Now out of all of these companies, that give a lot of money to Congress, I find it quite odd to hear that they’re worried about making them bankrupt.


pjcamp (profile) says:

this is news?

Maher Arar was kidnapped, sent overseas and tortured. His lawsuit was tossed out of court because it would have revealed national security secrets.

German citizen Khalid el-Masri was similarly kidnapped and tortured in a case of mistaken identity. He was then released on a desolate road in Albania with no money, no identification, only the clothes on his back, and no passport. He was detained there as a terrorist due to his unkempt appearance and general lack of documents. He eventually sued (by video — same mistaken identity resulted in him being denied entry to the US) which suit was dismissed. This suit was dismissed without being heard because it “would present a grave risk to national security.”
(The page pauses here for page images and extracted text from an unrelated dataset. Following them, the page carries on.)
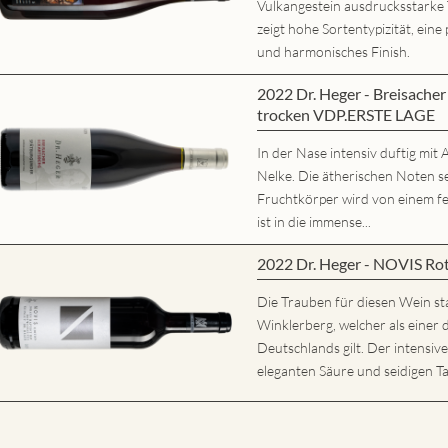
Vulkangestein ausdrucksstarke
zeigt hohe Sortentypizität, eine 
und harmonisches Finish.
2022 Dr. Heger - Breisache
trocken VDP.ERSTE LAGE
In der Nase intensiv duftig mi
Nelke. Die ätherischen Noten s
Fruchtkörper wird von einem fe
ist in die immense...
2022 Dr. Heger - NOVIS Ro
Die Trauben für diesen Wein s
Winklerberg, welcher als eine
Deutschlands gilt. Der intensiv
eleganten Säure und seidigen Ta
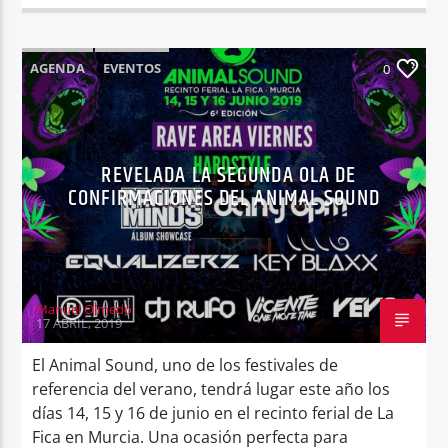
AGENDA
EVENTOS
0
REVELADA LA SEGUNDA OLA DE
CONFIRMACIONES DEL ANIMAL SOUND
Manuel Olmedo
17 ABRIL, 2019
El Animal Sound, uno de los festivales de
referencia del verano, tendrá lugar este año los
días 14, 15 y 16 de junio en el recinto ferial de La
Fica en Murcia. Una ocasión perfecta para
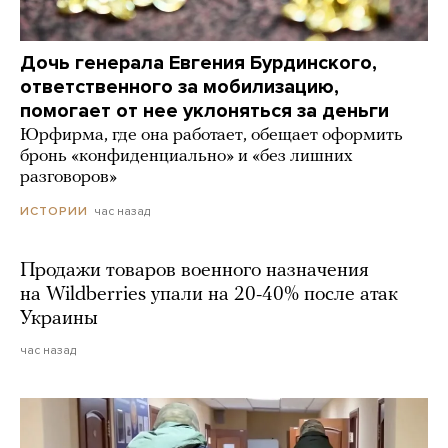
Дочь генерала Евгения Бурдинского,
ответственного за мобилизацию,
помогает от нее уклоняться за деньги
Юрфирма, где она работает, обещает оформить
бронь «конфиденциально» и «без лишних
разговоров»
час назад
ИСТОРИИ
Продажи товаров военного назначения
на Wildberries упали на 20-40% после атак
Украины
час назад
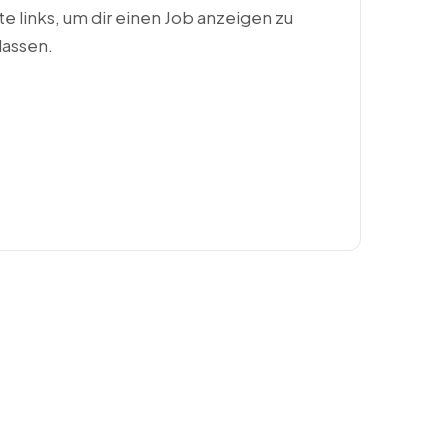
ste links, um dir einen Job anzeigen zu
lassen.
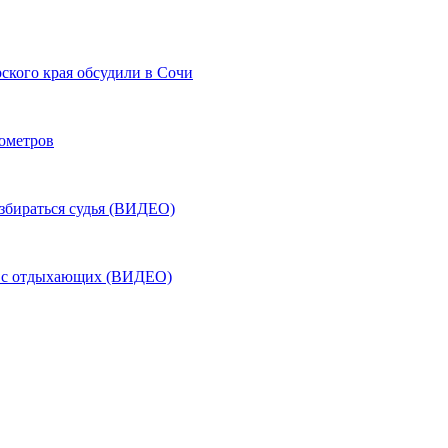
ского края обсудили в Сочи
лометров
азбираться судья (ВИДЕО)
ь с отдыхающих (ВИДЕО)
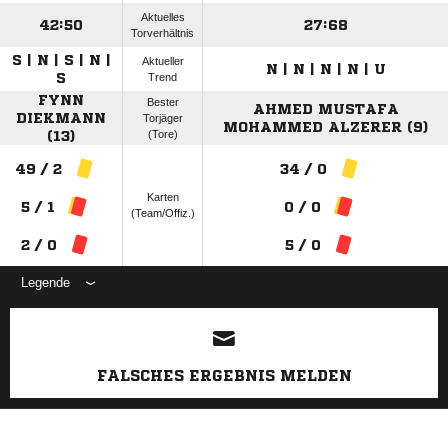
Aktuelles
42:50
27:68
Torverhältnis
S | N | S | N |
Aktueller
N | N | N | N | U
S
Trend
FYNN
Bester
AHMED MUSTAFA
DIEKMANN
Torjäger
MOHAMMED ALZERER (9)
(Tore)
(13)
49 / 2
34 / 0
Karten
5 / 1
0 / 0
(Team/Offiz.)
2 / 0
5 / 0
Legende
ANZEIGE
FALSCHES ERGEBNIS MELDEN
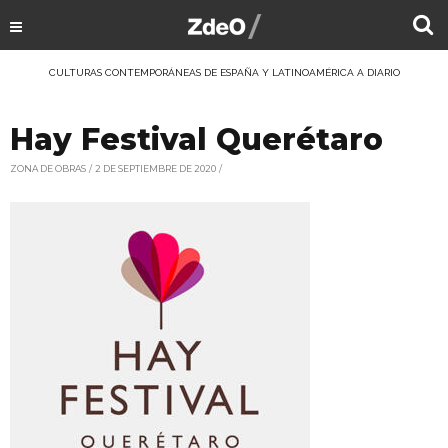
CULTURAS CONTEMPORÁNEAS DE ESPAÑA Y LATINOAMÉRICA A DIARIO
Hay Festival Querétaro
ZONA DE OBRAS
2 DE SEPTIEMBRE DE 2020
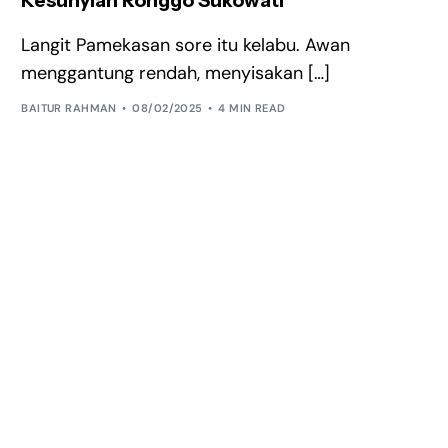
Kesunyian Ronggo Sukowati
Langit Pamekasan sore itu kelabu. Awan
menggantung rendah, menyisakan […]
BAITUR RAHMAN
08/02/2025
4 MIN READ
The state secrets exception has a long history of being used to cover up government embarrassment. You can read more about it here:


zeev says:

ironic isn't it.

the same legal industry whose gross neglect , and desire to make money by fees, has led to the banking and mortgage nightmare we have before us=—-has some good side to it.

here, there are lawyers working in a good way to promote restraint of government. this is the kind of work that earns the legal profession it’s reputation for being an essential component of a thriving classically liberal and libertarian society. lawyers are supposed to traditionally be part of a society that restrains criminal behavior by government, at the highest levels.

unfortunately over the past 2 decades of over-lawyering , nuisance lawsuits, and corporate and insurance lawyering, the american legal industry has mostly had a parasitic effect upon most of america. i’m glad there are still some lawyers fighting the government for basic liberty of american citizens from government coercion.